When is the exponential map injective/surjective? I am studying the basics of matrix Lie theory and I learned how I can get the Lie Algebra from the Lie group and the other way around. Then I also learned that not all elements are necessarily reachable with the exponential map. That is of course the case when the group is disconnected since the exponential map is continuous and it just can't jump the gap so to say.
But is that the only case? For what sort of Lie groups can I fully parametrize the representations with the exponential map?
And is the exponential map always injective?
 A: It's complicated. The exponential map is always surjective (but never injective) for $G$ a compact connected Lie group. Terence Tao gives a proof using Riemannian geometry here; for particular compact groups like $SO(n)$ or $U(n)$ this can be done by a direct computation using the spectral theorem.
Outside of the compact case, it's a classic exercise to show that the exponential map isn't surjective for $G = SL_2(\mathbb{R})$, and this has come up several times on math.SE before; see, for example, this question.
The question linked by The Chaz 2.0 in the comments contains a very nice but somewhat complicated characterization of injectivity.

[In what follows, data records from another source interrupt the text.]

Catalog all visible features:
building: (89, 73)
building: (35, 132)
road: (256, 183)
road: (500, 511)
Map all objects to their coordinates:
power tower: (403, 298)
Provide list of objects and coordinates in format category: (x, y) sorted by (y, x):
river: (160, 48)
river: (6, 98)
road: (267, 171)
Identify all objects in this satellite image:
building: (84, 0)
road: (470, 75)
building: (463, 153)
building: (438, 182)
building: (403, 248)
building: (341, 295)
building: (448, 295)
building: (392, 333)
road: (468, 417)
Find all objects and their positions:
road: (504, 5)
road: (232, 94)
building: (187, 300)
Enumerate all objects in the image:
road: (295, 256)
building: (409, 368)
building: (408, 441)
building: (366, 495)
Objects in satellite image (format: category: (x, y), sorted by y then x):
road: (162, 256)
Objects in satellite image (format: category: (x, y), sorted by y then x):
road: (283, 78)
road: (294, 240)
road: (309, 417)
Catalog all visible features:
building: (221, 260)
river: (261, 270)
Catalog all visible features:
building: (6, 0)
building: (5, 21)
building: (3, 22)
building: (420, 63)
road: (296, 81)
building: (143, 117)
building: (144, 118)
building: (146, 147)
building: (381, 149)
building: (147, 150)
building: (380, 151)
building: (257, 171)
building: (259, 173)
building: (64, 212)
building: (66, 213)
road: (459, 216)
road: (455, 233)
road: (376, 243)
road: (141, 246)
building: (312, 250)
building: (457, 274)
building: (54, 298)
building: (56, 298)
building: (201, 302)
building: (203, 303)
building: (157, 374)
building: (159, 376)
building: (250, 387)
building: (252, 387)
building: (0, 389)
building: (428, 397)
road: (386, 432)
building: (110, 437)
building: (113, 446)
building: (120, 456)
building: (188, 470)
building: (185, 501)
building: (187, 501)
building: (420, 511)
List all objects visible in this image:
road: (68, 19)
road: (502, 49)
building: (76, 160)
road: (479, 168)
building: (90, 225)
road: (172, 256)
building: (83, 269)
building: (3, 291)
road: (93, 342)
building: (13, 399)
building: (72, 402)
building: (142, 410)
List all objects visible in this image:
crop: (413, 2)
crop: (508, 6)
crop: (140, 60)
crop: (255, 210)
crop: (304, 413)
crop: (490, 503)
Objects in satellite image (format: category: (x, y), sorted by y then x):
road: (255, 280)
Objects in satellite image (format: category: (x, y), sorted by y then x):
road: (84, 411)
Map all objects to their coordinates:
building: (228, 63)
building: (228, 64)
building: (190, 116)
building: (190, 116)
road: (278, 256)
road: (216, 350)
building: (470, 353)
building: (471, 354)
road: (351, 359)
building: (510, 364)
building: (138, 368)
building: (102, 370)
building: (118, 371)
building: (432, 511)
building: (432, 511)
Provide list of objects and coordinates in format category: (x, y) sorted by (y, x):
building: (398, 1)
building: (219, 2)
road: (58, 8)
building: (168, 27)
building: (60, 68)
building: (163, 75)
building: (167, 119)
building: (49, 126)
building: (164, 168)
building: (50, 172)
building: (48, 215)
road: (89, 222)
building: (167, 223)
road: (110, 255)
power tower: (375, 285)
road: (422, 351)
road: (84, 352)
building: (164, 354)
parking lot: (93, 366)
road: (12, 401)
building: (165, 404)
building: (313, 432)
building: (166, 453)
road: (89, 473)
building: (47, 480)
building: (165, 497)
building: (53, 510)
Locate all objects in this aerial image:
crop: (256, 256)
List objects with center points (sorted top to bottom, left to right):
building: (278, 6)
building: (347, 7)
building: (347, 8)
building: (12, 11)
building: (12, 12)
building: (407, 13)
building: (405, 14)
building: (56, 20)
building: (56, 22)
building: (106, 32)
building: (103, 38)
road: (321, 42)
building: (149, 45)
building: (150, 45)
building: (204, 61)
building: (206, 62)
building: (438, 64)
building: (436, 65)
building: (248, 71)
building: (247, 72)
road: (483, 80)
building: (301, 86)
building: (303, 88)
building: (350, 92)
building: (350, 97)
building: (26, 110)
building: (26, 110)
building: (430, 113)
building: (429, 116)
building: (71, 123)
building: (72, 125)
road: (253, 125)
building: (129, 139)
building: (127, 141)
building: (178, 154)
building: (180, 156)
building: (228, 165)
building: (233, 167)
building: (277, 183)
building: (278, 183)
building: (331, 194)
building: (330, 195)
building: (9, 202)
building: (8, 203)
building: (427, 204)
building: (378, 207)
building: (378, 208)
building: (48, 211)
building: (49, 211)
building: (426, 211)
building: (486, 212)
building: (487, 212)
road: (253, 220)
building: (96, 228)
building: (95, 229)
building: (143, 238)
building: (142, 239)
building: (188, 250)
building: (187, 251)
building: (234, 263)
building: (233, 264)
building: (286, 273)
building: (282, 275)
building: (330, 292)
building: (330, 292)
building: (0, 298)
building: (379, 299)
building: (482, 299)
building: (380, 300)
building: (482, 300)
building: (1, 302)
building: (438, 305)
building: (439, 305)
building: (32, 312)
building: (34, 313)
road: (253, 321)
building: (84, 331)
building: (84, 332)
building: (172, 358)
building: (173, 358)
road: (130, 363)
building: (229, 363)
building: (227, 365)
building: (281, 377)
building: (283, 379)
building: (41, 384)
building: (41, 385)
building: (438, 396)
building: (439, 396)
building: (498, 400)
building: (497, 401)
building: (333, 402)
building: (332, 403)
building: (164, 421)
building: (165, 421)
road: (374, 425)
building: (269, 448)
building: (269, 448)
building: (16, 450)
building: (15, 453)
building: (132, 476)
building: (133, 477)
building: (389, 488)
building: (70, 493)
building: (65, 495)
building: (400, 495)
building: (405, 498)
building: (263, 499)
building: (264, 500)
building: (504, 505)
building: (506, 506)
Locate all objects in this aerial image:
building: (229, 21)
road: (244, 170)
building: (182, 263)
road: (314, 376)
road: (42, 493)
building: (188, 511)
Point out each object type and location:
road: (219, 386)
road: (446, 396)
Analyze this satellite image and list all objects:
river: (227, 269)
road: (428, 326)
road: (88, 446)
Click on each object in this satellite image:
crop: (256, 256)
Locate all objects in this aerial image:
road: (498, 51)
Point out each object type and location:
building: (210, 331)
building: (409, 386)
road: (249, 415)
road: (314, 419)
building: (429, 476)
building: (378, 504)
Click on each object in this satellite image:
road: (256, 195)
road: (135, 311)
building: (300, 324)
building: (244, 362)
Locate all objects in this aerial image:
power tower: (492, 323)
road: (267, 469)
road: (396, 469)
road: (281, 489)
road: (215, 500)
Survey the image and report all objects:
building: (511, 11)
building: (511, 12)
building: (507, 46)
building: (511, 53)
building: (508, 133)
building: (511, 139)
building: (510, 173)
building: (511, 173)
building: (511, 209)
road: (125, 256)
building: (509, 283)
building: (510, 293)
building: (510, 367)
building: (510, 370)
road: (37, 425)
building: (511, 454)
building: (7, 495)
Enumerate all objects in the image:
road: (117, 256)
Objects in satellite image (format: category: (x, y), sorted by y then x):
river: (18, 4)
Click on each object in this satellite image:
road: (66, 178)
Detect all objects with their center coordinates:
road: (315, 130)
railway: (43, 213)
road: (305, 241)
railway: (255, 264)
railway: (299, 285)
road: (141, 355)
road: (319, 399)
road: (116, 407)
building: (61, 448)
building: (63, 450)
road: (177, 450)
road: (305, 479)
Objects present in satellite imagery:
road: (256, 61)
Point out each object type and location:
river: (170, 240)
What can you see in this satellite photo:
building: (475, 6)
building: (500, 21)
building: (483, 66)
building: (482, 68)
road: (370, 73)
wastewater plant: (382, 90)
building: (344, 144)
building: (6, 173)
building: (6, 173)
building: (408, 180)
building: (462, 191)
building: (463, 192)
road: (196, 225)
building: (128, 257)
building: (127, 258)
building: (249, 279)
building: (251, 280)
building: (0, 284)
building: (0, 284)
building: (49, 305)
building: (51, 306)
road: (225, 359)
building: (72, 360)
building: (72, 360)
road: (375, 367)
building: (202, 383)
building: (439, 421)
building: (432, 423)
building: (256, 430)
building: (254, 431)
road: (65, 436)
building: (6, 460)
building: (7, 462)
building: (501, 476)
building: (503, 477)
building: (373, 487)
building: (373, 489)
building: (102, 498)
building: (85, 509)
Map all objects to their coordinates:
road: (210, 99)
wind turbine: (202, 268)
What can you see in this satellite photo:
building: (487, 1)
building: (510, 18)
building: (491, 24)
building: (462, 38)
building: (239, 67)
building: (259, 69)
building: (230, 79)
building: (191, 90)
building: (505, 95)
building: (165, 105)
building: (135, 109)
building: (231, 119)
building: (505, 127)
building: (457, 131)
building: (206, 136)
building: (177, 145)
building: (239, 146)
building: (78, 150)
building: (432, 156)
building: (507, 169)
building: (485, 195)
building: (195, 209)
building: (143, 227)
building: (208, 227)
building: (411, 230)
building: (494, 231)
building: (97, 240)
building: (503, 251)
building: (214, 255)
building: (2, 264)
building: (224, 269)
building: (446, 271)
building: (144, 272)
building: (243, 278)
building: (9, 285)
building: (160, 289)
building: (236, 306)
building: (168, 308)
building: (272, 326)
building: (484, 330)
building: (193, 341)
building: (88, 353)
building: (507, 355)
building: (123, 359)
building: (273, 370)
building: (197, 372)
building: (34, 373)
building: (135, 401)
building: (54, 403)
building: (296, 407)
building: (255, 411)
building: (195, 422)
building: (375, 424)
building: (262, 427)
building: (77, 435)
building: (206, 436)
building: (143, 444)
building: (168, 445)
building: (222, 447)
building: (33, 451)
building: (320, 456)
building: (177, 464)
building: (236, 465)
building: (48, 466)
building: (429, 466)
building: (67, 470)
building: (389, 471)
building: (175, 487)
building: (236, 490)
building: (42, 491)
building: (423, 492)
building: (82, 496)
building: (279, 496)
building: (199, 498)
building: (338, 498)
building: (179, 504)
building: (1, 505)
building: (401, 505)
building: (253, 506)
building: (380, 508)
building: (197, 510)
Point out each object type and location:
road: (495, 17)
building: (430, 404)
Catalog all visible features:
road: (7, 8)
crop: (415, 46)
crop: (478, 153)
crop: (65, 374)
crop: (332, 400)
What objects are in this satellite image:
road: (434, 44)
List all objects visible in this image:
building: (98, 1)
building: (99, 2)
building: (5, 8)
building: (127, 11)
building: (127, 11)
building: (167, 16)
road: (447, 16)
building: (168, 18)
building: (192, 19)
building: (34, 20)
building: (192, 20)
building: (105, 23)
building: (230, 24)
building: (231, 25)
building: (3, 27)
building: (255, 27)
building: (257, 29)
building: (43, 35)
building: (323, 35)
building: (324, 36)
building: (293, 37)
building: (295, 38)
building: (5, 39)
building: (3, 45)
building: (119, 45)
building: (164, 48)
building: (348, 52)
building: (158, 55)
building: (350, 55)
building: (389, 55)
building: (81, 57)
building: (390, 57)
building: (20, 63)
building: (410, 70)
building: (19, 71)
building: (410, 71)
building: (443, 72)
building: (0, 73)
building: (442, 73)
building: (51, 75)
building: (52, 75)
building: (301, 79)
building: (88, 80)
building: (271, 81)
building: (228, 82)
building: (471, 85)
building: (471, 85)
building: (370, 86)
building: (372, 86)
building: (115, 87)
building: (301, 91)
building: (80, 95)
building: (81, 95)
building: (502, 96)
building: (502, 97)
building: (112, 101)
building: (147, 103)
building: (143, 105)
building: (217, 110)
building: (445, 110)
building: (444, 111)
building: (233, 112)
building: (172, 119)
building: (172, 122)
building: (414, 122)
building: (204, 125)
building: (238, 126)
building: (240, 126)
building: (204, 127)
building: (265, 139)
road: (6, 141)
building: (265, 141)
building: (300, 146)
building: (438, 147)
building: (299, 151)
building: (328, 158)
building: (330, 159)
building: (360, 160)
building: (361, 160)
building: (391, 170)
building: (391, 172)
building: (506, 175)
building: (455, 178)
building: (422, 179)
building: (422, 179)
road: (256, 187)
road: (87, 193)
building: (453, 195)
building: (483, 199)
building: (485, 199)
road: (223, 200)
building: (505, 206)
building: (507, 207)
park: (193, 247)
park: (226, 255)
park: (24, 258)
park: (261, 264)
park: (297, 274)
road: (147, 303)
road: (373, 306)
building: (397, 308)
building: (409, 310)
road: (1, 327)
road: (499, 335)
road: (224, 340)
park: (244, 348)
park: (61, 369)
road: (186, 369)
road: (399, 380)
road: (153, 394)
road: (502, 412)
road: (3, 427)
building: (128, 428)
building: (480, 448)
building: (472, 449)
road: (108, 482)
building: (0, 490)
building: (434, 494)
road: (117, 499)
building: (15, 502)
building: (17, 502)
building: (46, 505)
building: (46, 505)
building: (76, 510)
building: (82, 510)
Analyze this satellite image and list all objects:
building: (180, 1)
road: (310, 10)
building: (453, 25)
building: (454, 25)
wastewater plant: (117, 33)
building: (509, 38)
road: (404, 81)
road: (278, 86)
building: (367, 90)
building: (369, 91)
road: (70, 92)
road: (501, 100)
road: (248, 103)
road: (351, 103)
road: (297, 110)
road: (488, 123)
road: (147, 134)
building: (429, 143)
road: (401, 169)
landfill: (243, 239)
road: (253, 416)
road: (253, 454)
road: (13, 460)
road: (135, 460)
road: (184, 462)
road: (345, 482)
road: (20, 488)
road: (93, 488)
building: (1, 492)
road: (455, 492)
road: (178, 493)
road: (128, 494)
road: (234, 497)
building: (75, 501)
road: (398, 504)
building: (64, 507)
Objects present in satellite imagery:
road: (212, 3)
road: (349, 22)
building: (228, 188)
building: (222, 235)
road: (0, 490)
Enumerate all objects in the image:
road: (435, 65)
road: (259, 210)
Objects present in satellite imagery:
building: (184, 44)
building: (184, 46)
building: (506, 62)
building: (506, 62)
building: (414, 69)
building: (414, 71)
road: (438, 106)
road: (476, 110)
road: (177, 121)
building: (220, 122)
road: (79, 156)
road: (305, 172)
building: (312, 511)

A necessary condition is that $G$ has trivial maximal compact subgroup (equivalently, no subgroup isomorphic to $S^1$) and that it be simply connected, and a sufficient condition is that $G$ is a simply connected nilpotent Lie group.

It's worth noting that in practice you really don't need either injectivity or surjectivity of the exponential map as much as you might think you do, and usually it suffices to use the weaker facts that

*

*the exponential map is a local diffeomorphism in a neighborhood of the identity, and

*a neighborhood of the identity generates a connected topological group, so a connected Lie group $G$ is generated by the image of the exponential map.

For example, these two facts imply that a homomorphism $G \to H$ of Lie groups, where $G$ is connected, is determined by its derivative $\mathfrak{g} \to \mathfrak{h}$.